Ribonucleotide reductase genes influence the biology and ecology of marine viruses
Date
2019
Authors
Journal Title
Journal ISSN
Volume Title
Publisher
University of Delaware
Abstract
In marine systems, virioplankton are critical to biogeochemical cycling, microbial mortality, and horizontal gene transfer. However, relatively little is known about the ecology and biology of environmental phage populations, largely due to the lack of a universal marker. Viral marker genes such as ribonucleotide reductase (RNR) can provide insight into both phage diversity and phenotype. RNRs are ancient enzymes that reduce ribonucleotides to deoxyribonucleotides. This is the only known de novo pathway for dNTP synthesis and is the rate-limiting step of DNA synthesis. Thus, RNRs are common in the genomes of lytic dsDNA phage.
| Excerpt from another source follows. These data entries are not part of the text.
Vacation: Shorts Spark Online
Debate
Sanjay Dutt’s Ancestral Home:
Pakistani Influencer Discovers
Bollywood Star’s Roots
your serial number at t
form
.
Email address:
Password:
RNRs are divided into three classes based on their reactivity with oxygen: Class I RNRs are O2-dependent; Class II RNRs are O2-independent, B12-dependent; and Class III RNRs are O2-sensitive. Class I is further divided into subclasses (Ia-If) based on metal requirements. These biochemical differences tie RNRs and their cellular carriers closely to their environments. We hypothesized that this connection would hold true for viruses as well as cells, making RNRs informative at both the individual virus and community levels. At the individual level, we corrected a misannotation of the RNR in a cyanophage, revealing an RNR with highly specific adaptations to the intracellular environment of its host. This cyanophage RNR also showed adaptations that may have a role in driving its observed highly lytic phenotype. At the community level, the RNR-containing virus community was reflective of the total viral community and that viruses with different RNR types had different ecological distributions in the oceans. RNR type distributions mirrored those of the trace metals required for RNR activity, except for subclass If. Subclass If is exclusive to cyanophage, so this subclass mirrored the distributions of marine Synechococcus and Prochlorococcus. Together, these two stories show RNRs as drivers of marine viral ecology and influencers of viral phenotype and life history strategies.